The field of large language models (LLMs) is moving towards more efficient and effective solutions for long-context tasks. Recent research has focused on improving the performance of recurrent LLMs, which have linear computational complexity, to match that of self-attention-based LLMs, which have quadratic complexity. This has led to the development of novel methods, such as chunk-wise inference and basic reading distillation, that enable recurrent LLMs to process long contexts more effectively. Additionally, there is a growing interest in constructing long contexts for instruction tuning, with approaches like effortless context construction and multi-level foveation showing promise. These advancements have the potential to significantly improve the performance of LLMs on long-context tasks, while also reducing computational demands. Noteworthy papers include:
- Smooth Reading, which proposes a chunk-wise inference method that substantially narrows the performance gap between recurrent and self-attention LLMs on long-context tasks.

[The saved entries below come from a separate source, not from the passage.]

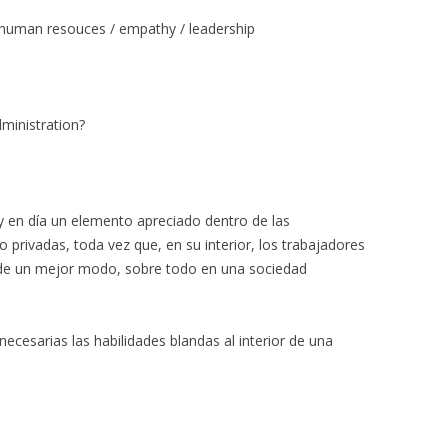
 / human resouces / empathy / leadership
dministration?
y en día un elemento apreciado dentro de las
o privadas, toda vez que, en su interior, los trabajadores
 de un mejor modo, sobre todo en una sociedad
necesarias las habilidades blandas al interior de una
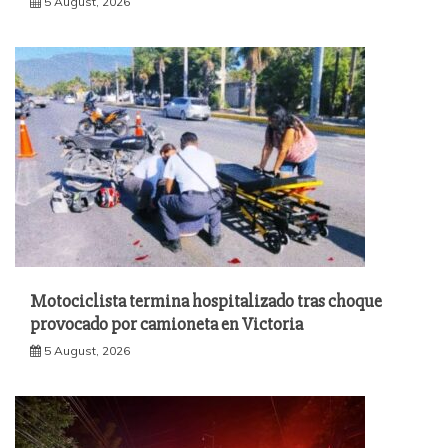
5 August, 2026
Motociclista termina hospitalizado tras choque
provocado por camioneta en Victoria
5 August, 2026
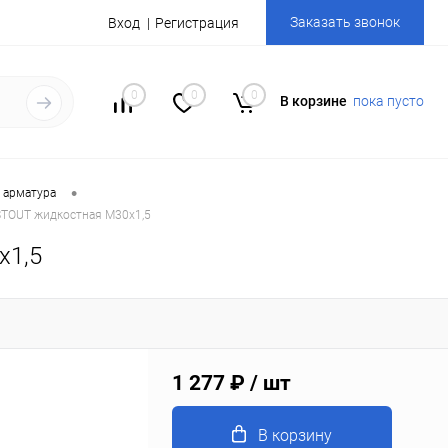
Заказать звонок
Вход
Регистрация
0
0
0
В корзине
пока пусто
•
 арматура
STOUT жидкостная M30x1,5
x1,5
1 277 ₽
/ шт
В корзину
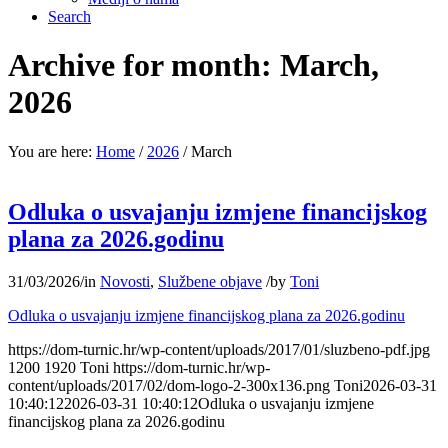
Search
Archive for month: March,
2026
You are here:
Home
/
2026
/
March
Odluka o usvajanju izmjene financijskog
plana za 2026.godinu
31/03/2026
/
in
Novosti
,
Službene objave
/
by
Toni
Odluka o usvajanju izmjene financijskog plana za 2026.godinu
https://dom-turnic.hr/wp-content/uploads/2017/01/sluzbeno-pdf.jpg
1200
1920
Toni
https://dom-turnic.hr/wp-
content/uploads/2017/02/dom-logo-2-300x136.png
Toni
2026-03-31
10:40:12
2026-03-31 10:40:12
Odluka o usvajanju izmjene
financijskog plana za 2026.godinu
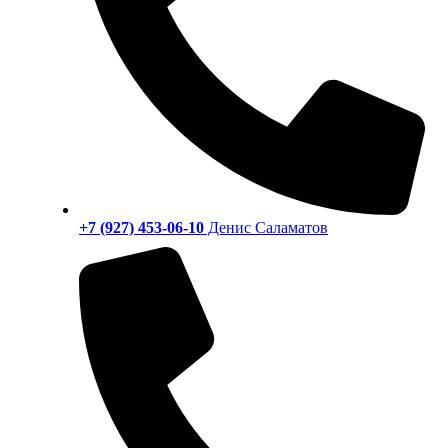
+7 (927) 453-06-10
Денис Саламатов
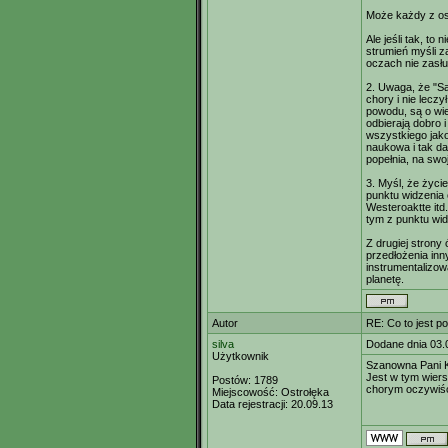
Może każdy z o
Ale jeśli tak, to 
strumień myśli z
oczach nie zasł
2. Uwaga, że "Sa
chory i nie leczy
powodu, są o wiel
odbierają dobro i 
wszystkiego jak
naukowa i tak dal
popełnia, na swo
3. Myśl, że życi
punktu widzenia 
Westeroaktte itd
tym z punktu widz
Z drugiej stron
przedłożenia in
instrumentalizow
planetę.
Autor
RE: Co to jest p
silva
Dodane dnia 03.
Użytkownik
Szanowna Pani Ka
Jest w tym wiersz
Postów:
1789
chorym oczywiśc
Miejscowość:
Ostrołęka
Data rejestracji:
20.09.13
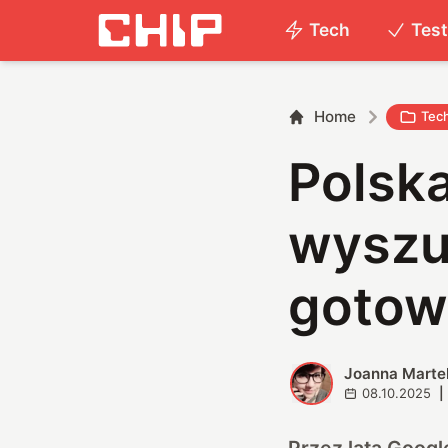
Tech
Tes
Home
Tec
Polsk
wyszuk
gotow
Joanna Marte
J
08.10.2025
|
Przez lata Googl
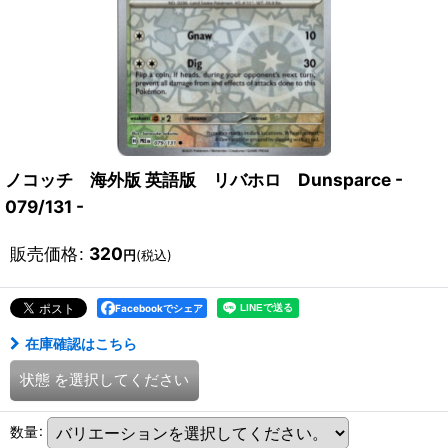
ノコッチ 海外版 英語版 リバホロ Dunsparce -
079/131 -
販売価格
:
320
円
(税込)
Facebookでシェア
在庫確認はこちら
状態
を選択してください
数量
:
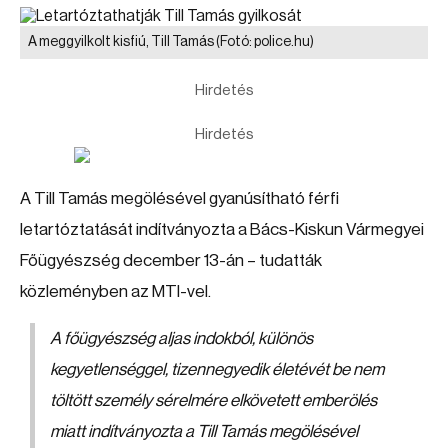
A meggyilkolt kisfiú, Till Tamás
(Fotó: police.hu)
Hirdetés
Hirdetés
A Till Tamás megölésével gyanúsítható férfi
letartóztatását indítványozta a Bács-Kiskun Vármegyei
Főügyészség december 13-án – tudatták
közleményben az MTI-vel.
A főügyészség aljas indokból, különös
kegyetlenséggel, tizennegyedik életévét be nem
töltött személy sérelmére elkövetett emberölés
miatt indítványozta a Till Tamás megölésével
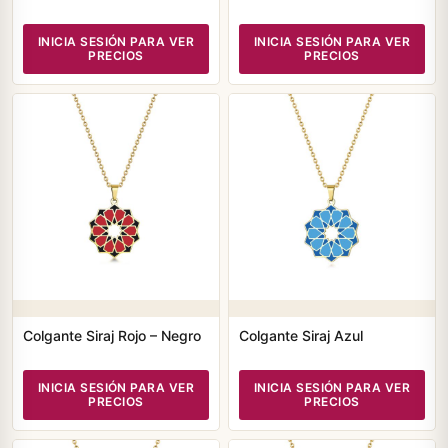
INICIA SESIÓN PARA VER
INICIA SESIÓN PARA VER
PRECIOS
PRECIOS
Colgante Siraj Rojo – Negro
Colgante Siraj Azul
INICIA SESIÓN PARA VER
INICIA SESIÓN PARA VER
PRECIOS
PRECIOS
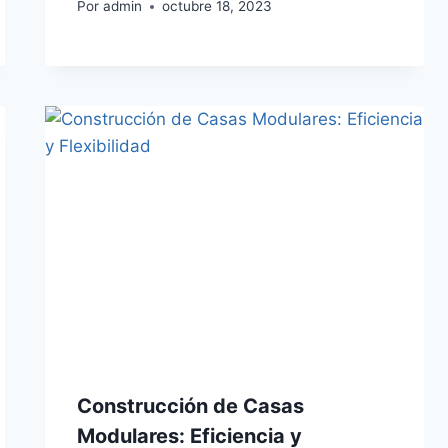
Por
admin
octubre 18, 2023
Construcción de Casas
Modulares: Eficiencia y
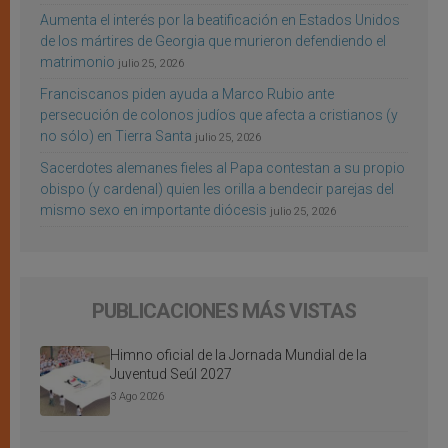
Aumenta el interés por la beatificación en Estados Unidos
de los mártires de Georgia que murieron defendiendo el
matrimonio
julio 25, 2026
Franciscanos piden ayuda a Marco Rubio ante
persecución de colonos judíos que afecta a cristianos (y
no sólo) en Tierra Santa
julio 25, 2026
Sacerdotes alemanes fieles al Papa contestan a su propio
obispo (y cardenal) quien les orilla a bendecir parejas del
mismo sexo en importante diócesis
julio 25, 2026
PUBLICACIONES MÁS VISTAS
Himno oficial de la Jornada Mundial de la
Juventud Seúl 2027
3 Ago 2026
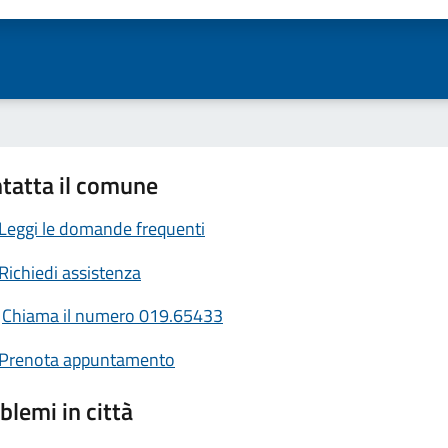
tatta il comune
Leggi le domande frequenti
Richiedi assistenza
Chiama il numero 019.65433
Prenota appuntamento
blemi in città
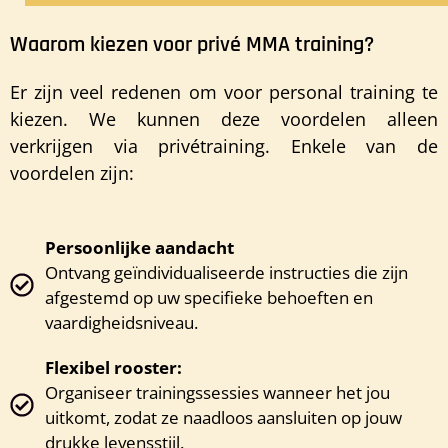
Waarom kiezen voor privé MMA training?
Er zijn veel redenen om voor personal training te
kiezen. We kunnen deze voordelen alleen
verkrijgen via privétraining. Enkele van de
voordelen zijn:
Persoonlijke aandacht
Ontvang geïndividualiseerde instructies die zijn
afgestemd op uw specifieke behoeften en
vaardigheidsniveau.
Flexibel rooster:
Organiseer trainingssessies wanneer het jou
uitkomt, zodat ze naadloos aansluiten op jouw
drukke levensstijl.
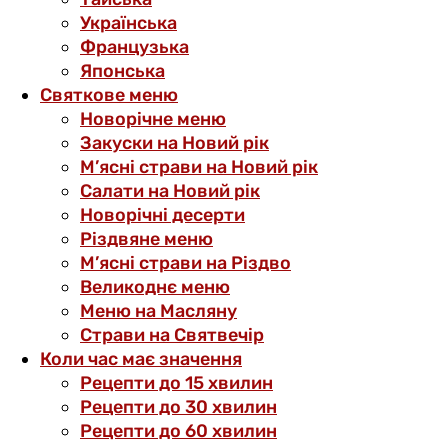
Українська
Французька
Японська
Святкове меню
Новорічне меню
Закуски на Новий рік
М’ясні страви на Новий рік
Салати на Новий рік
Новорічні десерти
Різдвяне меню
М’ясні страви на Різдво
Великоднє меню
Меню на Масляну
Страви на Святвечір
Коли час має значення
Рецепти до 15 хвилин
Рецепти до 30 хвилин
Рецепти до 60 хвилин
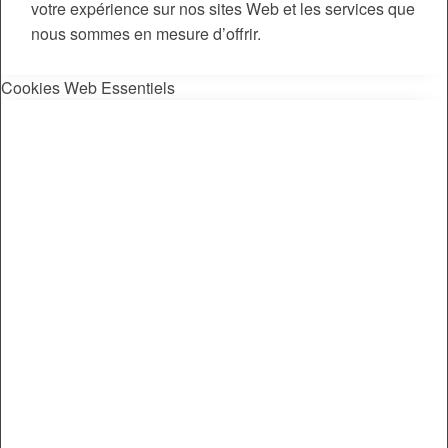
votre expérience sur nos sites Web et les services que
nous sommes en mesure d’offrir.
Cookies Web Essentiels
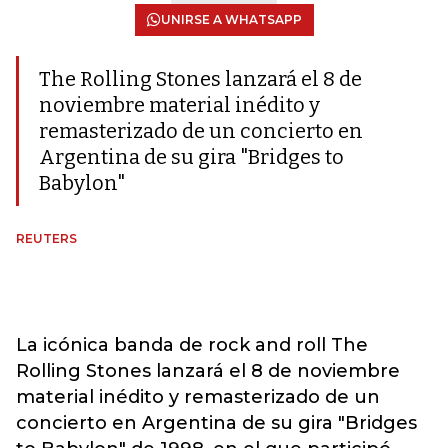
UNIRSE A WHATSAPP
The Rolling Stones lanzará el 8 de
noviembre material inédito y
remasterizado de un concierto en
Argentina de su gira "Bridges to
Babylon"
REUTERS
La icónica banda de rock and roll The
Rolling Stones lanzará el 8 de noviembre
material inédito y remasterizado de un
concierto en Argentina de su gira "Bridges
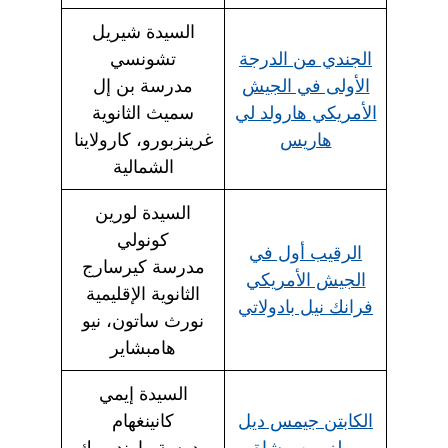
السيدة شيريل
الجندي من الدرجة
تشونسي
الأولى في الجيش
مدرسة بن إل
الأمريكي هارولد لي
سميث الثانوية
هاريس
غرينزبورو، كارولاينا
الشمالية
السيدة لورين
كونولي
الرقيب أول في
مدرسة كيرسارج
الجيش الأمريكي
الثانوية الإقليمية
فرانك نيل بادولاتي
نورث ساتون، نيو
هامبشاير
السيدة إيمي
الكابتن جيمس ديل
كانينغهام
ميلز من مشاة
مدرسة راوند روك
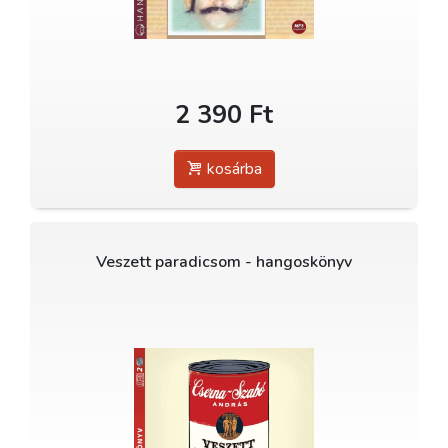
2 390 Ft
kosárba
Veszett paradicsom - hangoskönyv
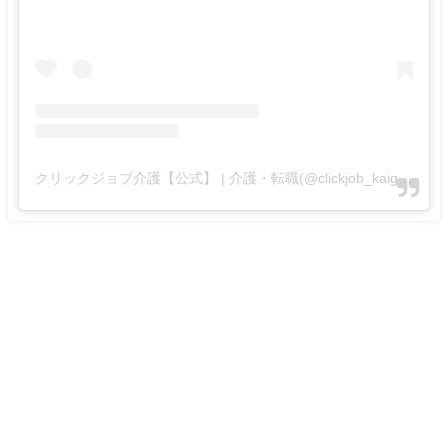
クリックジョブ介護【公式】 | 介護・転職(@clickjob_kaigo_official)がシェアした投稿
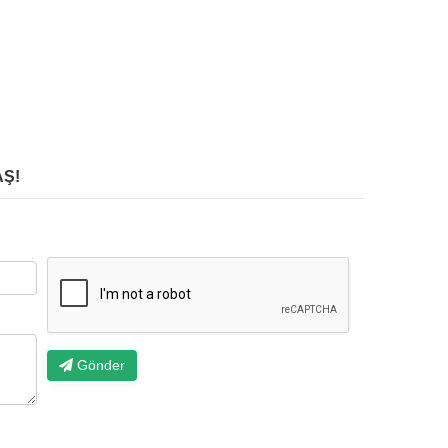
Ş!
Gönder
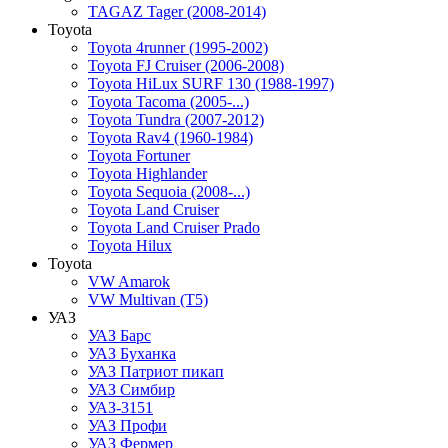
TAGAZ Tager (2008-2014)
Toyota
Toyota 4runner (1995-2002)
Toyota FJ Cruiser (2006-2008)
Toyota HiLux SURF 130 (1988-1997)
Toyota Tacoma (2005-...)
Toyota Tundra (2007-2012)
Toyota Rav4 (1960-1984)
Toyota Fortuner
Toyota Highlander
Toyota Sequoia (2008-...)
Toyota Land Cruiser
Toyota Land Cruiser Prado
Toyota Hilux
Toyota
VW Amarok
VW Multivan (T5)
УАЗ
УАЗ Барс
УАЗ Буханка
УАЗ Патриот пикап
УАЗ Симбир
УАЗ-3151
УАЗ Профи
УАЗ Фермер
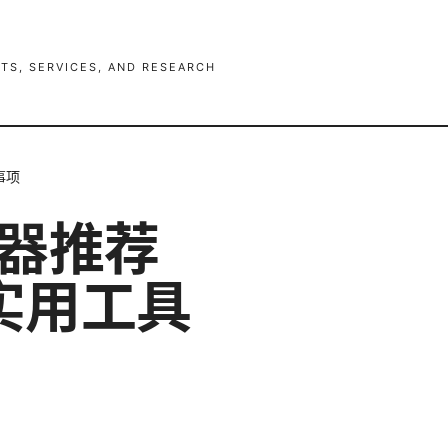
TS, SERVICES, AND RESEARCH
事项
速器推荐
实用工具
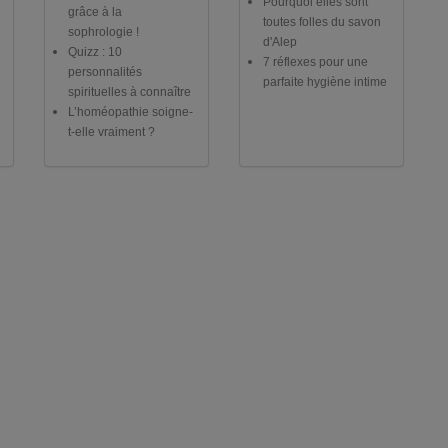
Pourquoi elles sont
grâce à la
toutes folles du savon
sophrologie !
d'Alep
Quizz : 10
7 réflexes pour une
personnalités
parfaite hygiène intime
spirituelles à connaître
L’homéopathie soigne-
t-elle vraiment ?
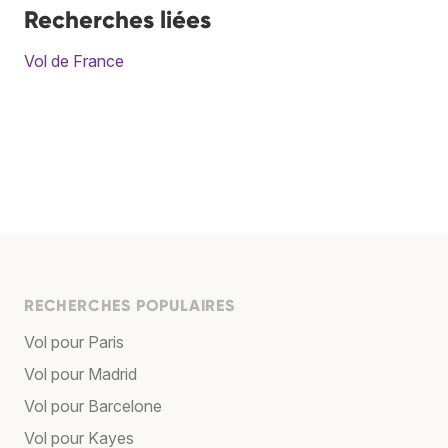
Recherches liées
Vol de France
RECHERCHES POPULAIRES
Vol pour Paris
Vol pour Madrid
Vol pour Barcelone
Vol pour Kayes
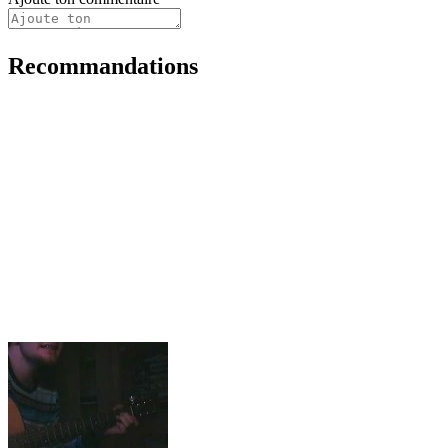
Recommandations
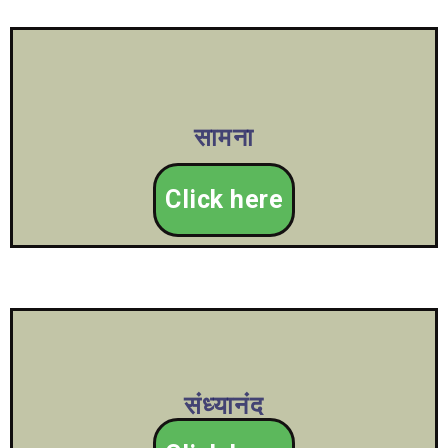
सामना
Click here
संध्यानंद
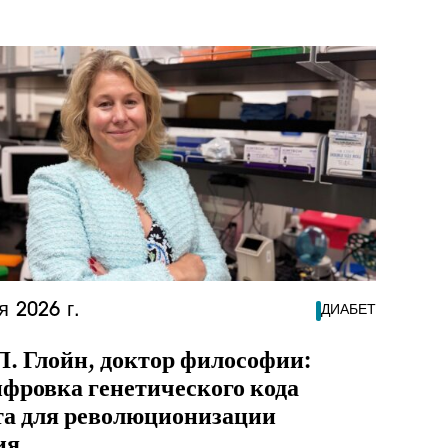
я 2026 г.
ДИАБЕТ
Л. Глойн, доктор философии:
фровка генетического кода
та для революционизации
ия.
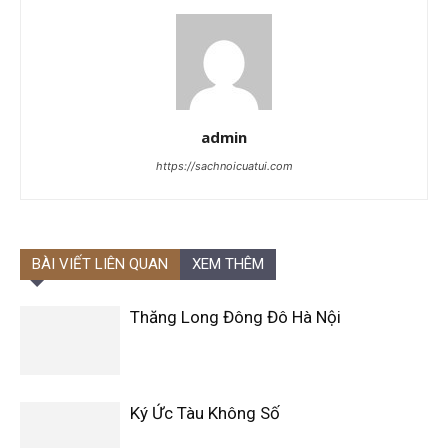
admin
https://sachnoicuatui.com
BÀI VIẾT LIÊN QUAN
XEM THÊM
Thăng Long Đông Đô Hà Nội
Ký Ức Tàu Không Số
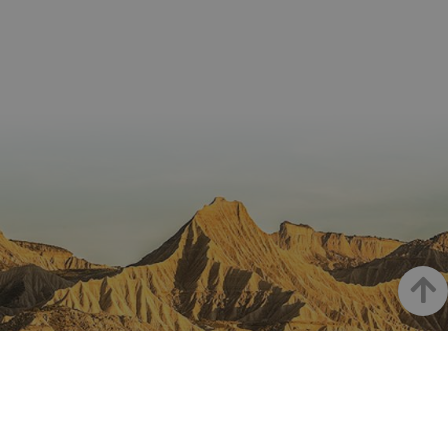
cons
de c
los v
Es n
que 
de c
Cook
Scri
func
corr
JSESSIONID
Sesión
Cook
Oracle
Política
sesi
Corporation
de Privacidad de Google
plat
www.visitnavarra.es
prop
gene
util
sitio
en J
Nor
Haut
se ut
mant
sesi
usua
anón
part
serv
LA NAVARRE SUR INSTAGRAM
COOKIE_SUPPORT
www.visitnavarra.es
1 año
Esta
utili
dete
nave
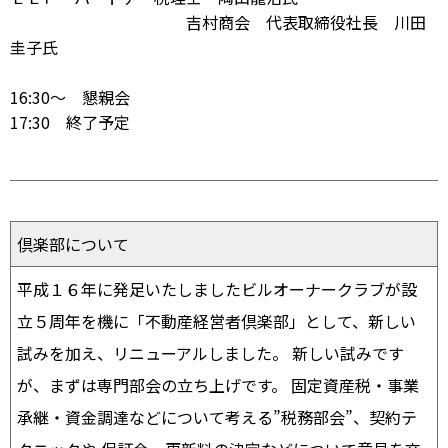
吉村商会 代表取締役社長 川田
圭子氏
16:30～ 懇親会
17:30 終了予定
倶楽部について
平成１６年に発足いたしましたビルオーナークラブが設
立５周年を機に「不動産経営者倶楽部」として、新しい
試みを加え、リニューアルしました。 新しい試みです
が、まずは専門部会の立ち上げです。 固定資産税・事業
承継・資金調達などについて考える”税務部会”、契約テ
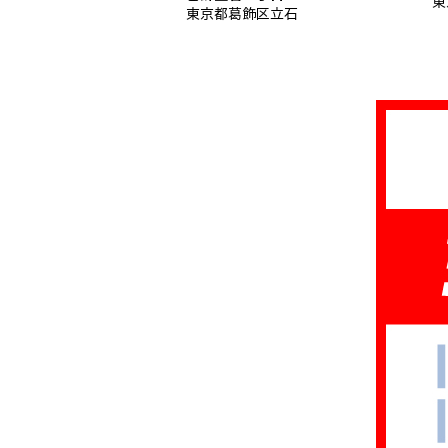
東
東京都葛飾区立石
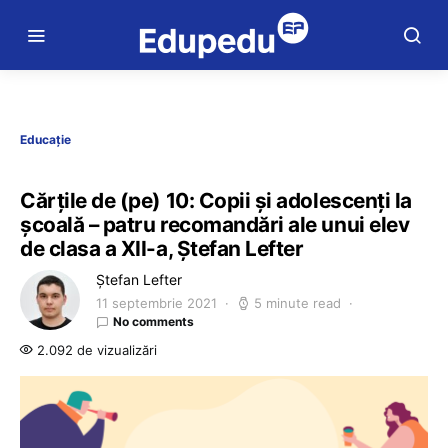
Educație
Cărțile de (pe) 10: Copii și adolescenți la
școală – patru recomandări ale unui elev
de clasa a XII-a, Ștefan Lefter
Ștefan Lefter
11 septembrie 2021
5 minute read
No comments
2.092 de vizualizări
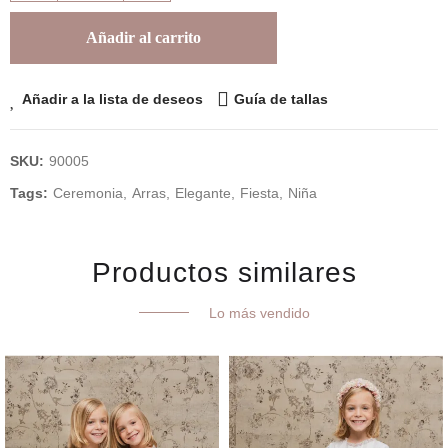
Añadir al carrito
Añadir a la lista de deseos
Guía de tallas
SKU:
90005
Tags:
Ceremonia
Arras
Elegante
Fiesta
Niña
Productos similares
Lo más vendido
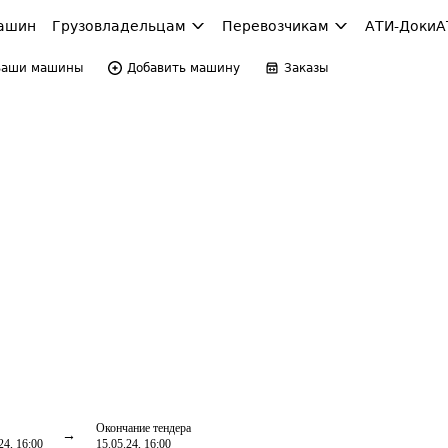
ашин
Грузовладельцам
Перевозчикам
АТИ-Доки
А
Ваши машины
Добавить машину
Заказы
Окончание тендера
24, 16:00
15.05.24, 16:00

- Basic Reading Distillation, which educates a small model to imitate LLMs basic reading behaviors and achieves comparable performance to larger LLMs.
- Flora, which introduces an effortless long-context construction strategy that enhances the long-context performance of LLMs.
- NeedleChain, which proposes a novel benchmark for measuring intact long-context reasoning capability of LLMs.
- Self-Foveate, which enhances diversity and difficulty of synthesized instructions from unsupervised text via multi-level foveation.